だから、フォリアは考えた。そして、行動に移していた。




「なぁ、明日からの戦いが終わったら、話せるか?」

「もちろんだよ」

「よし、なら、また都合つけてくれよな」

「任せなよ。明日に響くだろ?……切るよ」


小声の、切るよ。

フォリアは唇を噛む。


(……………)


まだ、切りたくない。

切れば、一人になってしまう気がする。

だけど、切らなければ。彼は最前線で戦うのだから。


自分の欲望をぐっと堪え、先ほどの言葉を絞り出した。


「あぁ。お休み」

「うん、お休み」


通信が切れ、部屋に静寂が訪れる。


電気を付けず、蠟燭の炎を灯として使っている。

その揺らぎを眺めながら、フォリアはゆっくり目を閉じる。


(……計画通り)


龍力レベルが低い団員は町の防衛任務となる。

良くも悪くも町に団員が普段以上に集まる。

したがって、新人が長時間抜けても誰も気付かない。

定期的な点呼も同僚に頼み込み、口裏を合わせてもらえるよう動いた。最初だけ顔を出しておくか。
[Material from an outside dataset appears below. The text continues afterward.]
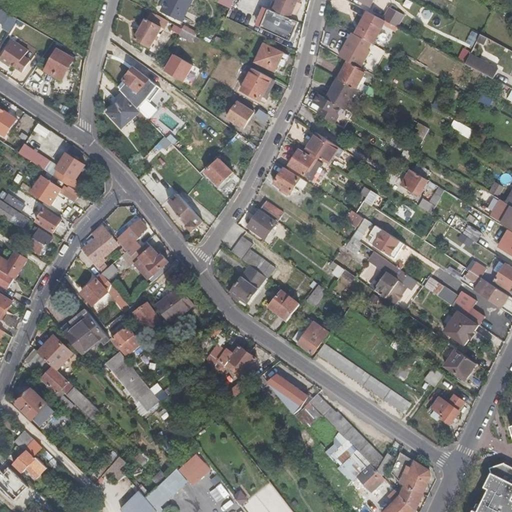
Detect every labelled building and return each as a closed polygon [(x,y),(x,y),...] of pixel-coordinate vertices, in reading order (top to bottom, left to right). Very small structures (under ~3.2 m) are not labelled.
[(163,0),(156,0),(154,5),(160,8),(163,0)] [(187,0),(163,0),(160,8),(178,18),(187,0)] [(298,0),(276,0),(272,10),(288,17),(295,1),(298,2),(298,0)] [(408,0),(405,0),(403,7),(411,10),(414,2),(408,0)] [(292,19),(300,3),(298,2),(295,1),(288,17),(292,19)] [(36,6),(32,21),(77,33),(81,17),(36,6)] [(388,6),(381,19),(384,20),(395,26),(402,14),(388,6)] [(0,25),(10,32),(18,20),(0,8),(0,25)] [(372,42),(384,20),(381,19),(366,10),(354,32),(371,42),(372,42)] [(158,26),(163,18),(155,14),(150,21),(145,18),(134,37),(149,46),(160,27),(158,26)] [(183,26),(180,39),(195,42),(198,30),(183,26)] [(368,48),(371,42),(354,32),(351,31),(339,54),(347,58),(363,67),(367,61),(364,60),(369,49),(368,48)] [(23,58),(27,53),(12,43),(0,59),(0,62),(8,68),(10,66),(21,74),(29,63),(23,58)] [(264,44),(255,63),(276,73),(279,65),(283,67),(288,56),(264,44)] [(72,59),(56,49),(43,70),(60,80),(72,59)] [(463,49),(457,61),(495,78),(500,67),(463,49)] [(173,55),(165,72),(185,82),(194,65),(173,55)] [(355,89),(366,69),(363,67),(347,58),(336,78),(355,89)] [(156,84),(148,79),(132,68),(124,82),(142,94),(148,98),(152,92),(156,92),(158,88),(156,84)] [(262,103),(273,80),(252,68),(241,90),(262,103)] [(344,109),(355,89),(336,78),(325,98),(341,107),(344,109)] [(325,98),(314,92),(310,100),(316,104),(321,107),(317,114),(334,124),(338,117),(336,116),(341,107),(325,98)] [(477,100),(489,106),(493,99),(480,92),(477,100)] [(120,126),(139,109),(124,93),(117,99),(118,101),(113,106),(112,104),(105,110),(120,126)] [(236,102),(227,118),(242,127),(252,112),(236,102)] [(321,107),(316,104),(312,111),(317,114),(321,107)] [(18,118),(0,106),(0,131),(6,136),(18,118)] [(266,126),(271,116),(261,111),(255,121),(266,126)] [(60,145),(50,139),(54,133),(39,124),(33,132),(34,133),(28,141),(52,157),(60,145)] [(427,137),(429,127),(417,124),(414,134),(427,137)] [(318,133),(315,131),(304,149),(306,150),(318,133)] [(318,133),(306,150),(327,163),(338,146),(318,133)] [(43,155),(24,143),(18,152),(38,165),(57,177),(70,185),(71,185),(75,179),(76,180),(86,164),(68,153),(59,166),(43,155)] [(338,146),(327,163),(329,165),(336,154),(339,156),(344,149),(338,146)] [(289,167),(287,170),(295,175),(298,171),(303,175),(308,167),(303,164),(309,156),(298,149),(287,166),(289,167)] [(196,163),(206,164),(206,150),(196,150),(196,163)] [(309,156),(303,164),(308,167),(314,159),(309,156)] [(230,172),(218,158),(205,170),(217,184),(230,172)] [(57,177),(38,165),(36,169),(54,181),(57,177)] [(289,193),(299,178),(295,175),(287,170),(283,167),(274,182),(281,187),(279,189),(284,193),(286,190),(289,193)] [(160,204),(174,193),(153,168),(140,179),(160,204)] [(416,192),(425,178),(408,168),(398,182),(416,192)] [(58,186),(45,177),(35,192),(52,204),(57,197),(53,194),(58,186)] [(491,194),(502,197),(505,187),(494,183),(491,194)] [(87,196),(90,191),(90,190),(81,184),(78,190),(80,192),(87,196)] [(80,192),(78,190),(71,185),(70,185),(65,193),(75,199),(80,192)] [(368,191),(369,190),(363,186),(358,193),(365,197),(368,191)] [(13,194),(4,189),(1,194),(10,200),(13,194)] [(95,201),(99,197),(90,191),(87,196),(95,201)] [(362,201),(369,206),(376,196),(368,191),(365,197),(362,201)] [(177,202),(169,210),(185,227),(191,232),(202,221),(175,194),(172,197),(177,202)] [(0,213),(23,228),(30,217),(0,196),(0,213)] [(172,197),(164,205),(169,210),(177,202),(172,197)] [(34,208),(18,198),(14,202),(31,213),(34,208)] [(420,198),(416,205),(428,213),(433,206),(420,198)] [(264,201),(259,209),(273,218),(278,211),(264,201)] [(511,227),(511,205),(510,204),(500,220),(511,227)] [(62,218),(45,207),(37,219),(55,230),(62,218)] [(258,210),(247,226),(263,238),(274,223),(258,210)] [(351,218),(358,223),(361,219),(354,214),(351,218)] [(156,234),(143,218),(141,220),(147,227),(153,236),(156,234)] [(147,227),(141,220),(123,235),(125,237),(122,241),(126,246),(134,239),(147,227)] [(98,239),(85,250),(103,273),(127,251),(123,246),(115,251),(108,248),(106,246),(116,238),(109,230),(111,229),(104,221),(93,233),(98,239)] [(363,223),(361,222),(351,237),(357,242),(368,226),(363,223)] [(47,244),(48,245),(54,237),(37,225),(35,228),(39,231),(35,237),(47,244)] [(466,225),(462,232),(474,240),(478,233),(466,225)] [(383,252),(393,237),(378,228),(368,243),(383,252)] [(511,253),(511,230),(508,228),(498,245),(511,253)] [(17,242),(22,245),(26,239),(21,236),(17,242)] [(249,264),(266,276),(268,278),(275,268),(248,249),(252,244),(241,236),(231,251),(249,264)] [(47,244),(35,237),(30,245),(42,253),(47,244)] [(134,239),(126,246),(130,251),(138,244),(134,239)] [(136,251),(155,273),(168,261),(162,254),(159,256),(146,242),(136,251)] [(15,277),(17,278),(29,257),(17,250),(5,270),(15,277)] [(411,286),(415,281),(380,257),(374,252),(369,260),(387,273),(375,289),(386,297),(400,279),(411,286)] [(120,272),(128,266),(123,259),(115,265),(120,272)] [(334,269),(338,264),(332,261),(329,265),(334,269)] [(511,268),(504,263),(494,279),(508,288),(511,281),(511,268)] [(247,304),(266,276),(249,264),(228,293),(241,303),(243,301),(247,304)] [(15,277),(5,270),(0,267),(0,281),(9,287),(15,277)] [(155,273),(150,278),(152,281),(158,276),(155,273)] [(95,305),(116,287),(104,274),(84,291),(95,305)] [(498,303),(505,293),(475,274),(473,276),(475,278),(474,280),(485,287),(481,292),(498,303)] [(138,286),(142,290),(151,282),(152,281),(150,278),(148,276),(138,286)] [(443,286),(430,277),(424,285),(437,294),(443,286)] [(151,282),(142,290),(146,294),(154,287),(151,282)] [(312,304),(324,287),(317,282),(305,299),(312,304)] [(195,304),(181,287),(159,305),(172,322),(195,304)] [(267,305),(286,318),(298,302),(279,290),(267,305)] [(449,291),(443,300),(478,323),(484,315),(471,306),(475,299),(462,290),(458,295),(457,294),(456,296),(449,291)] [(0,291),(0,314),(2,316),(12,299),(0,291)] [(116,299),(127,312),(133,307),(122,295),(116,299)] [(161,319),(148,303),(135,313),(148,329),(161,319)] [(321,311),(337,322),(339,319),(323,307),(321,311)] [(62,329),(83,355),(107,334),(104,330),(87,309),(71,322),(75,326),(73,328),(69,324),(62,329)] [(332,329),(337,322),(321,311),(317,316),(329,324),(327,326),(332,329)] [(6,312),(2,318),(14,326),(18,319),(6,312)] [(296,342),(306,349),(309,344),(313,347),(326,331),(312,321),(296,342)] [(113,338),(119,346),(122,345),(133,336),(136,334),(129,325),(113,338)] [(143,349),(148,345),(138,332),(136,334),(133,336),(143,349)] [(40,353),(57,369),(74,352),(56,335),(40,353)] [(248,368),(254,360),(257,357),(239,343),(234,350),(228,346),(213,365),(218,370),(224,362),(225,363),(229,358),(233,362),(229,367),(233,369),(232,370),(240,377),(248,368)] [(346,360),(322,343),(315,353),(396,409),(401,400),(346,361),(346,360)] [(119,346),(118,348),(121,352),(126,358),(130,354),(122,345),(119,346)] [(464,379),(476,363),(456,348),(445,364),(464,379)] [(27,359),(33,365),(40,353),(36,349),(27,359)] [(148,411),(160,401),(126,358),(121,352),(107,363),(138,402),(139,400),(148,411)] [(93,417),(100,411),(57,369),(40,353),(33,365),(45,376),(43,378),(50,385),(49,387),(55,392),(56,391),(59,393),(63,389),(93,417)] [(273,365),(263,374),(285,401),(291,408),(297,415),(305,406),(306,405),(273,365)] [(434,388),(443,377),(433,369),(424,379),(434,388)] [(231,390),(235,396),(247,387),(242,381),(231,390)] [(57,409),(33,388),(19,403),(43,425),(57,409)] [(453,393),(447,401),(437,394),(432,402),(429,405),(441,414),(439,416),(449,423),(459,410),(457,409),(463,401),(453,393)] [(313,404),(371,464),(377,470),(385,459),(385,458),(338,410),(336,412),(318,394),(310,401),(313,404)] [(59,400),(70,410),(73,406),(62,396),(59,400)] [(291,408),(285,401),(279,407),(284,413),(291,408)] [(318,411),(313,404),(307,409),(313,415),(318,411)] [(44,447),(26,430),(16,441),(26,451),(15,463),(23,470),(30,463),(41,473),(47,467),(37,457),(35,458),(28,451),(31,448),(37,453),(44,447)] [(192,448),(187,443),(183,447),(188,452),(192,448)] [(406,485),(424,492),(431,476),(429,469),(401,452),(390,472),(401,483),(406,485)] [(57,469),(63,464),(55,457),(50,462),(57,469)] [(209,473),(196,457),(179,470),(193,486),(209,473)] [(377,470),(381,473),(388,463),(385,459),(377,470)] [(175,467),(171,462),(164,469),(169,474),(175,467)] [(511,511),(511,499),(511,500),(511,499),(511,469),(505,467),(504,463),(495,466),(497,470),(495,475),(492,474),(486,487),(490,489),(478,511),(476,511),(474,511),(473,511),(511,511)] [(25,481),(8,464),(2,470),(5,473),(0,478),(0,479),(13,493),(25,481)] [(371,464),(352,483),(362,492),(382,474),(381,473),(377,470),(371,464)] [(140,511),(142,511),(151,506),(146,499),(122,469),(113,478),(116,483),(140,511)] [(59,477),(52,470),(49,474),(55,481),(59,477)] [(155,487),(167,476),(163,472),(151,483),(155,487)] [(402,495),(416,509),(424,492),(406,485),(402,495)] [(28,507),(38,497),(28,488),(19,499),(28,507)] [(214,501),(221,511),(238,511),(241,511),(229,491),(214,501)] [(0,499),(5,505),(11,499),(4,493),(0,496),(0,499)] [(413,511),(416,509),(402,495),(385,511),(413,511)] [(5,505),(12,511),(19,504),(13,498),(11,499),(5,505)]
下準備の結果、当日、自分は町にいなくても上にバレることはない。



もちろん、自分の龍力の研鑽も忘れていない。

バージルたちはドラゴン・ソウルの上を行っていた。そして、敵はその更に上を行く、と聞いている。


すなわち、ドラゴン・ソウルの上の上の領域が存在することになる。


(それだけで済めばいいけど)


人間風情がどこまでドラゴンの力を扱えるのかは不明だが、ステージとして最低でも3段階以上あることは確かだ。

だから、フォリアはこれらの下準備を入念に行っていたのだ。


準備が整った後は、ひたすら特訓だ。彼らの足を引っ張るのでは意味がない。

だから、徹底的に自分を鍛えた。そして、見違えるほど強くなったと思っている。


事実、あの時バージルが見せてくれた力に等しいレベルまで到達した。


(驚くだろうな……ふふ)


フォリアは蠟燭の火を消し、ベッドに横たわるのだった。